**Brief**
Give back exactly the lines of the entries below from the line with "nose: (406, 563)" to the line with "right front paw: (238, 855)", inclusive, and only those.

**Material supplied**
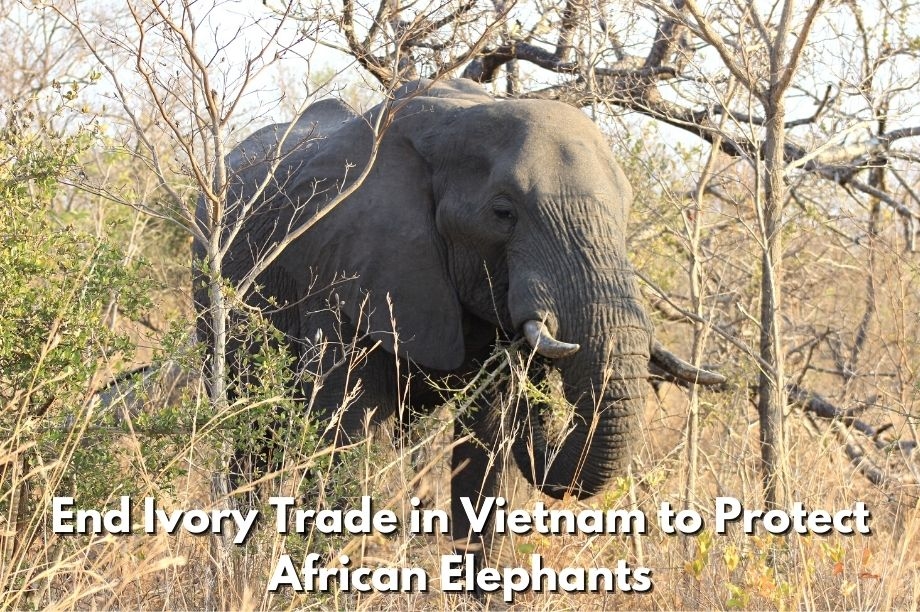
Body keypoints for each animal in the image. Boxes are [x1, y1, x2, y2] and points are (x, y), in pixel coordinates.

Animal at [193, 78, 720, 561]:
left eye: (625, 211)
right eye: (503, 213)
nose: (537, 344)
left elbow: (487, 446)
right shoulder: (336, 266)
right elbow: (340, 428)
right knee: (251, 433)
==
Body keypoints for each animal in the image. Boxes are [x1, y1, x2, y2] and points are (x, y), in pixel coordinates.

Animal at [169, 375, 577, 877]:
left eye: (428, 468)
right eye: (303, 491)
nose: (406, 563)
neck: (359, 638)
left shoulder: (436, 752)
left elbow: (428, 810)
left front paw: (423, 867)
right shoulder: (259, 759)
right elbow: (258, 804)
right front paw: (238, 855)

**Solution for this problem**
nose: (406, 563)
neck: (359, 638)
left shoulder: (436, 752)
left elbow: (428, 810)
left front paw: (423, 867)
right shoulder: (259, 759)
right elbow: (258, 804)
right front paw: (238, 855)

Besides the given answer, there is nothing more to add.